*** Supplied information Section Begins ***
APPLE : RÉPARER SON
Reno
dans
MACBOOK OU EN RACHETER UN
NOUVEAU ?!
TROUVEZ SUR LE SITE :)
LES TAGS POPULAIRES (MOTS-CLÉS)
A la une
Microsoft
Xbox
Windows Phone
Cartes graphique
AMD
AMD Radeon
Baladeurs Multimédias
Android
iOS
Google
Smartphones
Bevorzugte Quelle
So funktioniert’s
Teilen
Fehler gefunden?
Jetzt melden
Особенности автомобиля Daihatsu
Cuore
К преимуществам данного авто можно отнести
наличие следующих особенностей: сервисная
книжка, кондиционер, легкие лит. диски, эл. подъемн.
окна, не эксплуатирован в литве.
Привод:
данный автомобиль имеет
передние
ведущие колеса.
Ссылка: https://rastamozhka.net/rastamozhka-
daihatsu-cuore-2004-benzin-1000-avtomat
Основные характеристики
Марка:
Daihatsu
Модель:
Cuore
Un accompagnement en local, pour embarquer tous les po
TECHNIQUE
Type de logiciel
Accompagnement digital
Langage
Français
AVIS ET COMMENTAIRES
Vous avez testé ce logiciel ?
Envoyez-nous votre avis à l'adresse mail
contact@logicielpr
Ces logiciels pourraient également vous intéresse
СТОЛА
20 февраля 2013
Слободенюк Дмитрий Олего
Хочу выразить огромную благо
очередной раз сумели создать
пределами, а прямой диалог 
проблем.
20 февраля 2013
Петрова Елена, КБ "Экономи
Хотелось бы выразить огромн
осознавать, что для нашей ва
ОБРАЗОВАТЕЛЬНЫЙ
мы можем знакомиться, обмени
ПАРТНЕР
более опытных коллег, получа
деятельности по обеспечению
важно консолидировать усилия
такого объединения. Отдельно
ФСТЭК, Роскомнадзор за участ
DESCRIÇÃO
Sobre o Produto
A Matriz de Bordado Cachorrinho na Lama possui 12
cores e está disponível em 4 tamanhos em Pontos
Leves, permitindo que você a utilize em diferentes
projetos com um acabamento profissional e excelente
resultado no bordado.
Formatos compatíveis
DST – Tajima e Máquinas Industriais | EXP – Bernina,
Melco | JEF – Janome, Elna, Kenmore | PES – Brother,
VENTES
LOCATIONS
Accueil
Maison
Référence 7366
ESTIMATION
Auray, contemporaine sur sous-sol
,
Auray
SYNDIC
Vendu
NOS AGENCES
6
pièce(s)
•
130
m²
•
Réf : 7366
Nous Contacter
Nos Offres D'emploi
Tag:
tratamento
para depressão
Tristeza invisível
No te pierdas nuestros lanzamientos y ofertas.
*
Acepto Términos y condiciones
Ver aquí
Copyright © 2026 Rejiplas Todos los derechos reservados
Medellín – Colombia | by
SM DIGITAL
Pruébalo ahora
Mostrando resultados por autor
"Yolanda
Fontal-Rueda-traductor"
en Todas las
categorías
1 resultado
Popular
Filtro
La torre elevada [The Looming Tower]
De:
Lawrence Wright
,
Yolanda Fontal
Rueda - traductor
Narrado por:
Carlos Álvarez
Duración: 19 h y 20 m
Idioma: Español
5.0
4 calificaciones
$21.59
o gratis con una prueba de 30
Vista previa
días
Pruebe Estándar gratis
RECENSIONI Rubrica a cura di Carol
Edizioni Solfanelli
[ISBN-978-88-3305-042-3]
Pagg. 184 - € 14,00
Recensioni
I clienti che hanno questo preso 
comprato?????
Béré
*** Supplied information Section Ends ***
▸ **Task details**
Reply with every line of the material above, unaltered.

▸ **Answer to this task**
APPLE : RÉPARER SON
Reno
dans
MACBOOK OU EN RACHETER UN
NOUVEAU ?!
TROUVEZ SUR LE SITE :)
LES TAGS POPULAIRES (MOTS-CLÉS)
A la une
Microsoft
Xbox
Windows Phone
Cartes graphique
AMD
AMD Radeon
Baladeurs Multimédias
Android
iOS
Google
Smartphones
Bevorzugte Quelle
So funktioniert’s
Teilen
Fehler gefunden?
Jetzt melden
Особенности автомобиля Daihatsu
Cuore
К преимуществам данного авто можно отнести
наличие следующих особенностей: сервисная
книжка, кондиционер, легкие лит. диски, эл. подъемн.
окна, не эксплуатирован в литве.
Привод:
данный автомобиль имеет
передние
ведущие колеса.
Ссылка: https://rastamozhka.net/rastamozhka-
daihatsu-cuore-2004-benzin-1000-avtomat
Основные характеристики
Марка:
Daihatsu
Модель:
Cuore
Un accompagnement en local, pour embarquer tous les po
TECHNIQUE
Type de logiciel
Accompagnement digital
Langage
Français
AVIS ET COMMENTAIRES
Vous avez testé ce logiciel ?
Envoyez-nous votre avis à l'adresse mail
contact@logicielpr
Ces logiciels pourraient également vous intéresse
СТОЛА
20 февраля 2013
Слободенюк Дмитрий Олего
Хочу выразить огромную благо
очередной раз сумели создать
пределами, а прямой диалог 
проблем.
20 февраля 2013
Петрова Елена, КБ "Экономи
Хотелось бы выразить огромн
осознавать, что для нашей ва
ОБРАЗОВАТЕЛЬНЫЙ
мы можем знакомиться, обмени
ПАРТНЕР
более опытных коллег, получа
деятельности по обеспечению
важно консолидировать усилия
такого объединения. Отдельно
ФСТЭК, Роскомнадзор за участ
DESCRIÇÃO
Sobre o Produto
A Matriz de Bordado Cachorrinho na Lama possui 12
cores e está disponível em 4 tamanhos em Pontos
Leves, permitindo que você a utilize em diferentes
projetos com um acabamento profissional e excelente
resultado no bordado.
Formatos compatíveis
DST – Tajima e Máquinas Industriais | EXP – Bernina,
Melco | JEF – Janome, Elna, Kenmore | PES – Brother,
VENTES
LOCATIONS
Accueil
Maison
Référence 7366
ESTIMATION
Auray, contemporaine sur sous-sol
,
Auray
SYNDIC
Vendu
NOS AGENCES
6
pièce(s)
•
130
m²
•
Réf : 7366
Nous Contacter
Nos Offres D'emploi
Tag:
tratamento
para depressão
Tristeza invisível
No te pierdas nuestros lanzamientos y ofertas.
*
Acepto Términos y condiciones
Ver aquí
Copyright © 2026 Rejiplas Todos los derechos reservados
Medellín – Colombia | by
SM DIGITAL
Pruébalo ahora
Mostrando resultados por autor
"Yolanda
Fontal-Rueda-traductor"
en Todas las
categorías
1 resultado
Popular
Filtro
La torre elevada [The Looming Tower]
De:
Lawrence Wright
,
Yolanda Fontal
Rueda - traductor
Narrado por:
Carlos Álvarez
Duración: 19 h y 20 m
Idioma: Español
5.0
4 calificaciones
$21.59
o gratis con una prueba de 30
Vista previa
días
Pruebe Estándar gratis
RECENSIONI Rubrica a cura di Carol
Edizioni Solfanelli
[ISBN-978-88-3305-042-3]
Pagg. 184 - € 14,00
Recensioni
I clienti che hanno questo preso 
comprato?????
Béré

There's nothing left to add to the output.